## Extrait fourni:
+ + + + + + +

Curieux, l’effusion qui se met en scène entre Yayi Boni et Patrice Talon aux yeux des Béninois éberlués ; alors que celui-là, un temps menacé et longtemps malmené par celui-ci était en droit de montrer de quel bois il se chauffe, sinon en termes de loi du Talion, du moins en termes de réaction appropriée. Tout au moins attendait-on de Yayi, dans un contexte présumé d’Etat de droit, qu’il instruisît le procès d’une dignité démocratique, en manifestant son opposition non pas tant de principe que de fait au régime qui lui a succédé, dans les conditions que l’on sait. Pourquoi cette abdication ? Pourquoi ce renoncement à assumer son devoir d’opposition comme l’entendent et l’espèrent les Béninois ? Yayi Boni est-il atteint du syndrome de Stockholm ? A première vue, on pourrait attribuer ce revirement à l’ivresse de la foi chrétienne chez un homme qui, on le sait, en matière d’ivresse a plus d’un tour dans son sac.
Mais à la vérité, aucune ivresse – ni la chrétienne ni l’éthylique – encore moins l’éthique du pasteur évangéliste ne rend raison de cette psychologie de bisounours chez l’ancien président qui, d’instinct bagarreur et combatif, ne nous avait pas habitués à tant d’effusion politique par le passé. A moins que Monsieur Yayi Boni n’ait décidé de faire sien le dicton anglais « beat them or join them », la raison de son comportement déroutant est assurément ailleurs.

+ + + + + + +

## Entrées de données:

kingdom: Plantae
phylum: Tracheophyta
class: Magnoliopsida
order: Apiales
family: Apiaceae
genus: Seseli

+ + + + + + +

## Petit problème 1:
Reformulez plus brièvement le paragraphe de l'extrait fourni qui commence par « Mais à la vérité », sans perdre ses faits principaux.
## Petit problème 2:
Répondez aux questions suivantes à partir de l'extrait fourni :
(a) De quel syndrome se demande-t-on si Yayi Boni est atteint ?
(b) Quelle loi est évoquée comme forme possible de réaction de sa part ?
(c) Quel dicton anglais Yayi Boni aurait-il pu faire sien ?
## Petit problème 3:
Recopiez sans rien changer le passage de l'extrait fourni qui part de « Mais à la vérité, aucune » et se poursuit jusqu'à « est assurément ailleurs. ».

## Réponse 1:
D'après l'auteur, ni l'ivresse, chrétienne ou éthylique, ni l'éthique du pasteur évangéliste n'expliquent l'attitude de bisounours de l'ancien président. Celui-ci est d'instinct bagarreur et combatif et n'avait pas habitué les Béninois à tant d'effusion politique. À moins que Yayi Boni n'ait adopté le dicton anglais « beat them or join them », la raison de son comportement déroutant est ailleurs.

## Réponse 2:
(a) Le syndrome de Stockholm.
(b) La loi du Talion.
(c) « beat them or join them »

## Réponse 3:
Mais à la vérité, aucune ivresse – ni la chrétienne ni l’éthylique – encore moins l’éthique du pasteur évangéliste ne rend raison de cette psychologie de bisounours chez l’ancien président qui, d’instinct bagarreur et combatif, ne nous avait pas habitués à tant d’effusion politique par le passé. A moins que Monsieur Yayi Boni n’ait décidé de faire sien le dicton anglais « beat them or join them », la raison de son comportement déroutant est assurément ailleurs.